William and Melissa Richardson are sibling who face the same challenge- learning disabilities. It had hampered them throughout much of their career until they came across online learning which helped them graduate from high school.
The methods, processes and environment of ordinary school did not suit either of them. Melissa who is now 20 started to show unusual behavior since the tender age of 2. One of those kids who do not talk even at 4 or 5, Melissa was getting verbally abused by her teachers recounts her mother who shares the same name of her daughter. “She wasn’t interacting with anyone. She was getting into a lot of trouble. Melissa was being verbally abused by her teacher, who was in her face, telling her ‘Can’t you count? One at a time?’” she recalls. Eventually diagnosed with autism Melissa also suffered from something known as auditory processing disorder. As her mother explains “The brain doesn’t process sound the way most people do…her audiologist described it as ‘take your hand, cover your mouth, and talk to someone.’ And that’s how she hears.”
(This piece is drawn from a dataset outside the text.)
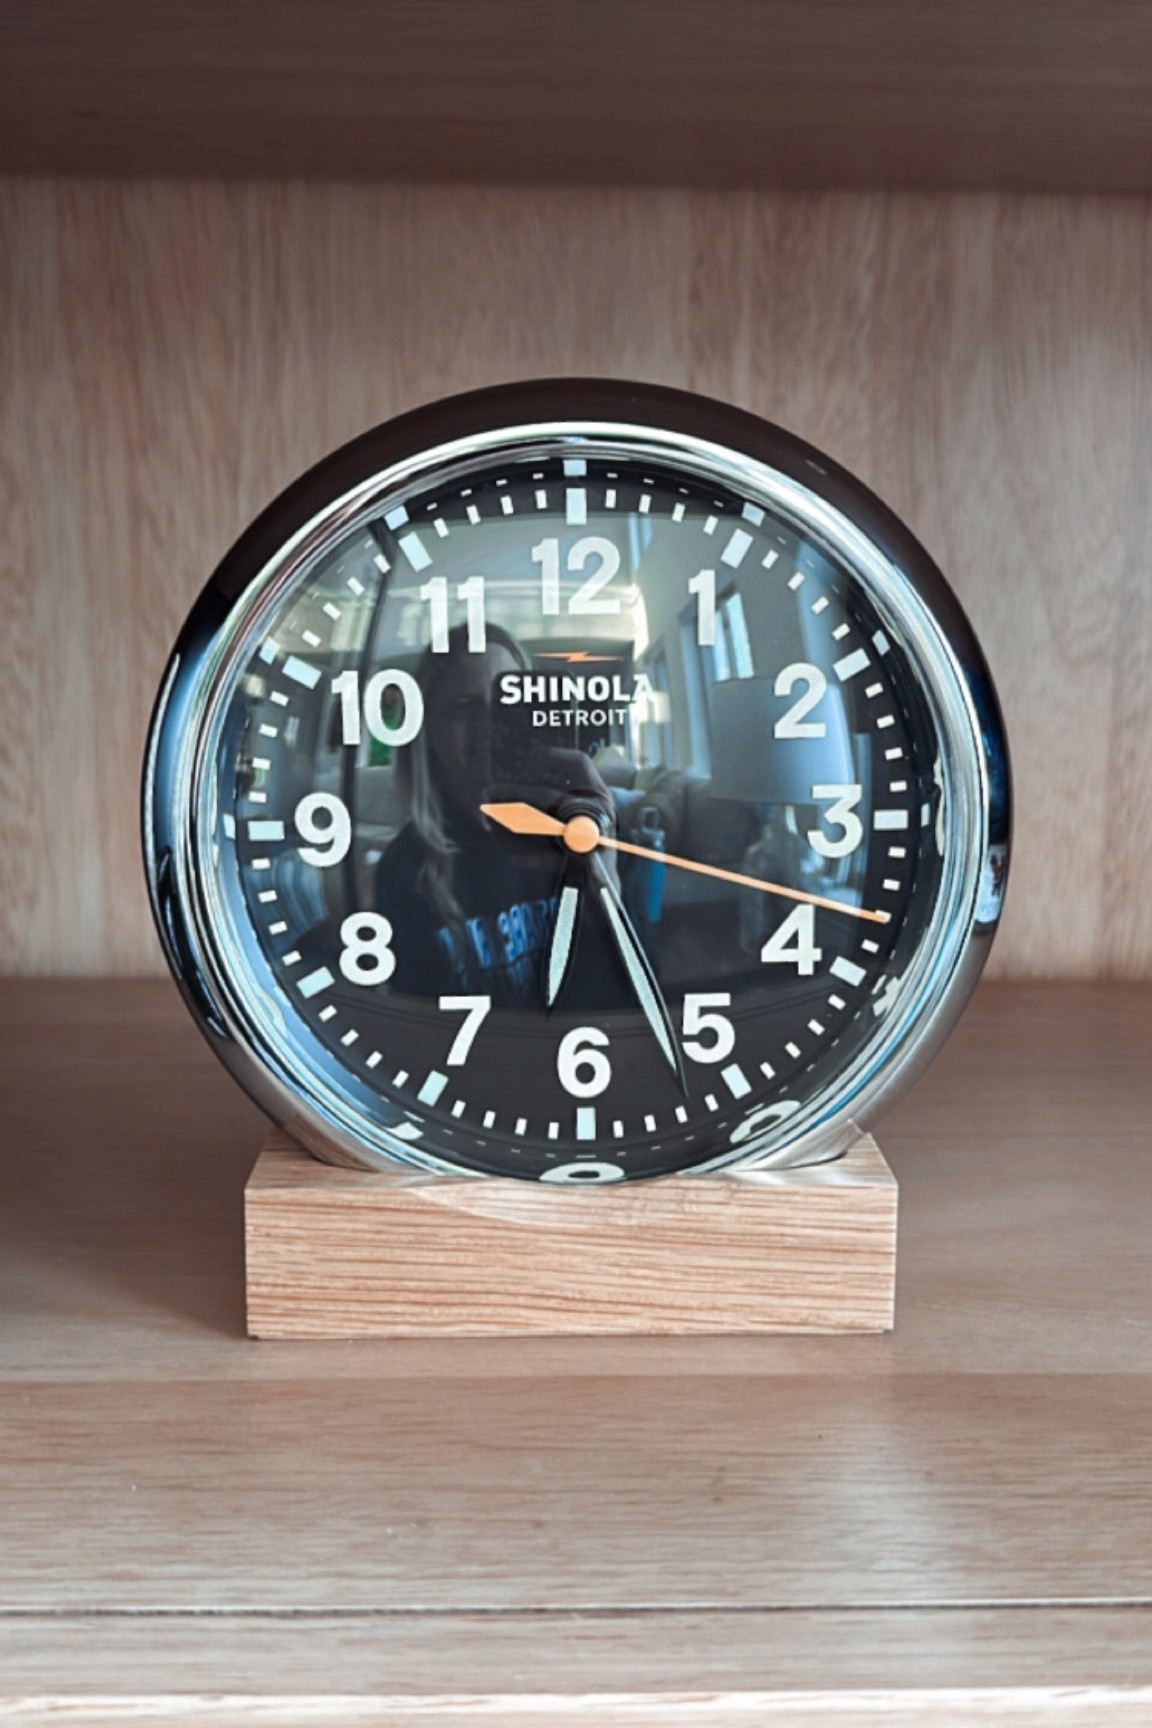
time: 5:17
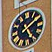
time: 5:09
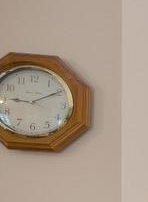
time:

Similarly Melissa’s elder brother, William, who’s now twenty-two, as an youngster was diagnosed with dyslexia and dysgraphia. These disabilities impair reading and writing though he had an IQ in the genius range. For William too the experience at school was not a highly pleasant one.“When I did a good job,” William says, “it was because I cheated. That’s the only reason I was doing well that time. Some of the work would be torn up and thrown away.” he says. As if all that was not enough he also had to fight with a rare cancer in high school and had to suffer from “chemo-brain” after treatment. Virtual school made a world of difference to them and Melissa slowly started showing signs of improvement. As Tandra Allen who is associated with the University of Texas at Dallas as an expert in autism explains “This is a platform and technology that makes sense to them, their brains are able to figure out the problem-solving that’s involved with it.” Allen heads up Virtual Training research at the UT-Dallas Center for Brain Health. “Being able to log online and safely learn in an environment that’s free from distraction, free from bullies, free from social confusion — it makes sense they would be able to learn better,” according to Allen.
Due to the complications of a condition known as the chemo-brain, learning in regular school got even tougher and at the pursuance of his mother William too gave online school a shot.“I was able to pay attention, and didn’t have to deal with people yelling, screaming, using bad grammar,” William said. “Most of the time I was in the living room with my headphones on listening to music.”
Gladly for both Melissa and William they found success with this mode of education and both graduated at a June ceremony for online students. Now both of them are contemplating community colleges.